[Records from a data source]
┌──
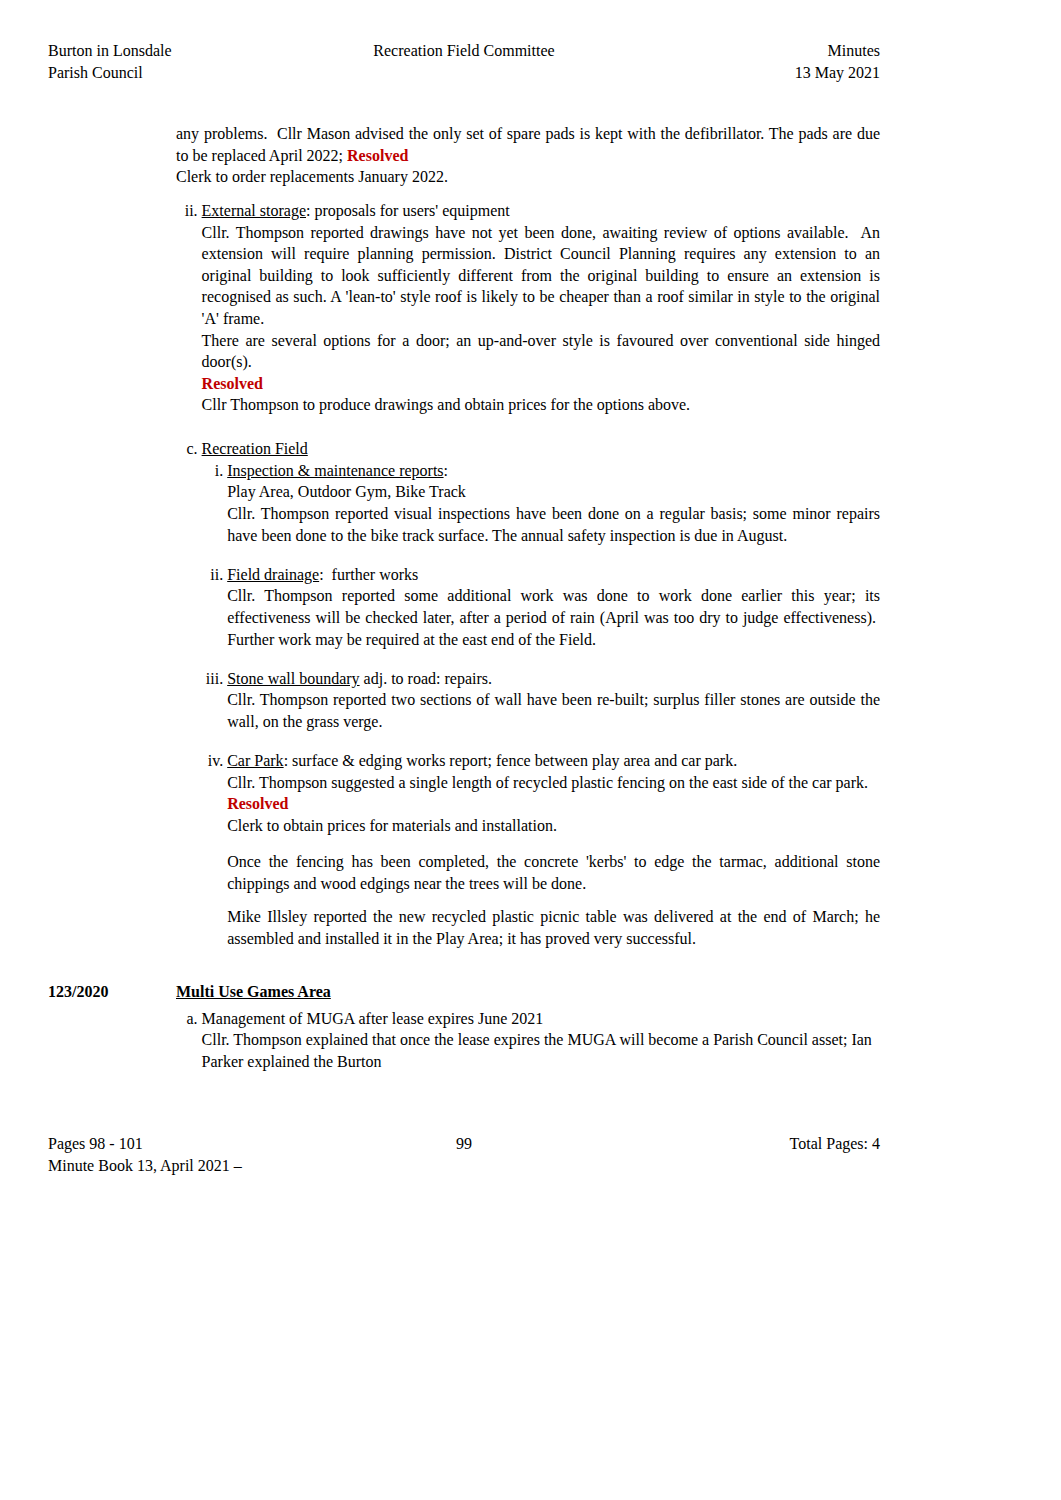Burton in Lonsdale
Parish Council
Recreation Field Committee
Minutes
13 May 2021
any problems. Cllr Mason advised the only set of spare pads is kept with the defibrillator. The pads are due to be replaced April 2022; Resolved
Clerk to order replacements January 2022.
External storage: proposals for users' equipment
Cllr. Thompson reported drawings have not yet been done, awaiting review of options available. An extension will require planning permission. District Council Planning requires any extension to an original building to look sufficiently different from the original building to ensure an extension is recognised as such. A 'lean-to' style roof is likely to be cheaper than a roof similar in style to the original 'A' frame.
There are several options for a door; an up-and-over style is favoured over conventional side hinged door(s).
Resolved
Cllr Thompson to produce drawings and obtain prices for the options above.
Recreation Field
Inspection & maintenance reports:
Play Area, Outdoor Gym, Bike Track
Cllr. Thompson reported visual inspections have been done on a regular basis; some minor repairs have been done to the bike track surface. The annual safety inspection is due in August.
Field drainage: further works
Cllr. Thompson reported some additional work was done to work done earlier this year; its effectiveness will be checked later, after a period of rain (April was too dry to judge effectiveness). Further work may be required at the east end of the Field.
Stone wall boundary adj. to road: repairs.
Cllr. Thompson reported two sections of wall have been re-built; surplus filler stones are outside the wall, on the grass verge.
Car Park: surface & edging works report; fence between play area and car park.
Cllr. Thompson suggested a single length of recycled plastic fencing on the east side of the car park.
Resolved
Clerk to obtain prices for materials and installation.
Once the fencing has been completed, the concrete 'kerbs' to edge the tarmac, additional stone chippings and wood edgings near the trees will be done.
Mike Illsley reported the new recycled plastic picnic table was delivered at the end of March; he assembled and installed it in the Play Area; it has proved very successful.
123/2020
Multi Use Games Area
Management of MUGA after lease expires June 2021
Cllr. Thompson explained that once the lease expires the MUGA will become a Parish Council asset; Ian Parker explained the Burton
Pages 98 - 101
Minute Book 13, April 2021 –
99
Total Pages: 4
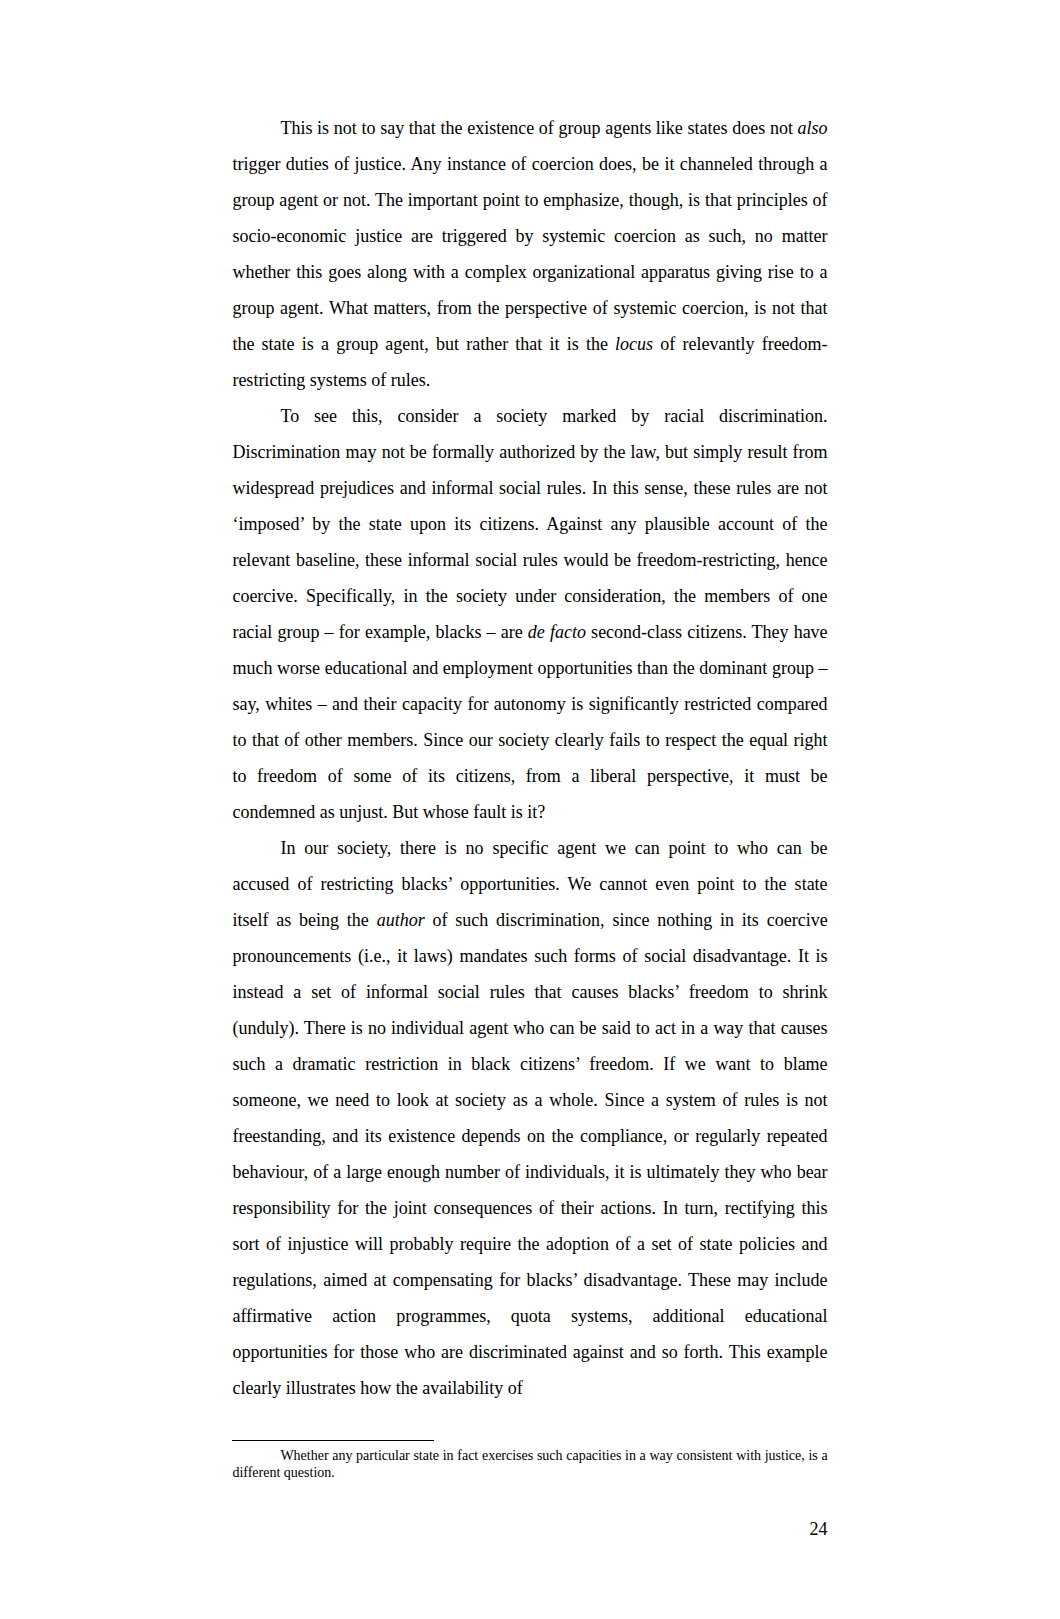This is not to say that the existence of group agents like states does not also trigger duties of justice. Any instance of coercion does, be it channeled through a group agent or not. The important point to emphasize, though, is that principles of socio-economic justice are triggered by systemic coercion as such, no matter whether this goes along with a complex organizational apparatus giving rise to a group agent. What matters, from the perspective of systemic coercion, is not that the state is a group agent, but rather that it is the locus of relevantly freedom-restricting systems of rules.
To see this, consider a society marked by racial discrimination. Discrimination may not be formally authorized by the law, but simply result from widespread prejudices and informal social rules. In this sense, these rules are not ‘imposed’ by the state upon its citizens. Against any plausible account of the relevant baseline, these informal social rules would be freedom-restricting, hence coercive. Specifically, in the society under consideration, the members of one racial group – for example, blacks – are de facto second-class citizens. They have much worse educational and employment opportunities than the dominant group – say, whites – and their capacity for autonomy is significantly restricted compared to that of other members. Since our society clearly fails to respect the equal right to freedom of some of its citizens, from a liberal perspective, it must be condemned as unjust. But whose fault is it?
In our society, there is no specific agent we can point to who can be accused of restricting blacks’ opportunities. We cannot even point to the state itself as being the author of such discrimination, since nothing in its coercive pronouncements (i.e., it laws) mandates such forms of social disadvantage. It is instead a set of informal social rules that causes blacks’ freedom to shrink (unduly). There is no individual agent who can be said to act in a way that causes such a dramatic restriction in black citizens’ freedom. If we want to blame someone, we need to look at society as a whole. Since a system of rules is not freestanding, and its existence depends on the compliance, or regularly repeated behaviour, of a large enough number of individuals, it is ultimately they who bear responsibility for the joint consequences of their actions. In turn, rectifying this sort of injustice will probably require the adoption of a set of state policies and regulations, aimed at compensating for blacks’ disadvantage. These may include affirmative action programmes, quota systems, additional educational opportunities for those who are discriminated against and so forth. This example clearly illustrates how the availability of
Whether any particular state in fact exercises such capacities in a way consistent with justice, is a different question.
24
└──
**What is required**:
Take every line above carrying "works" and return it.

**Written response**:
Field drainage: further works
Car Park: surface & edging works report; fence between play area and car park.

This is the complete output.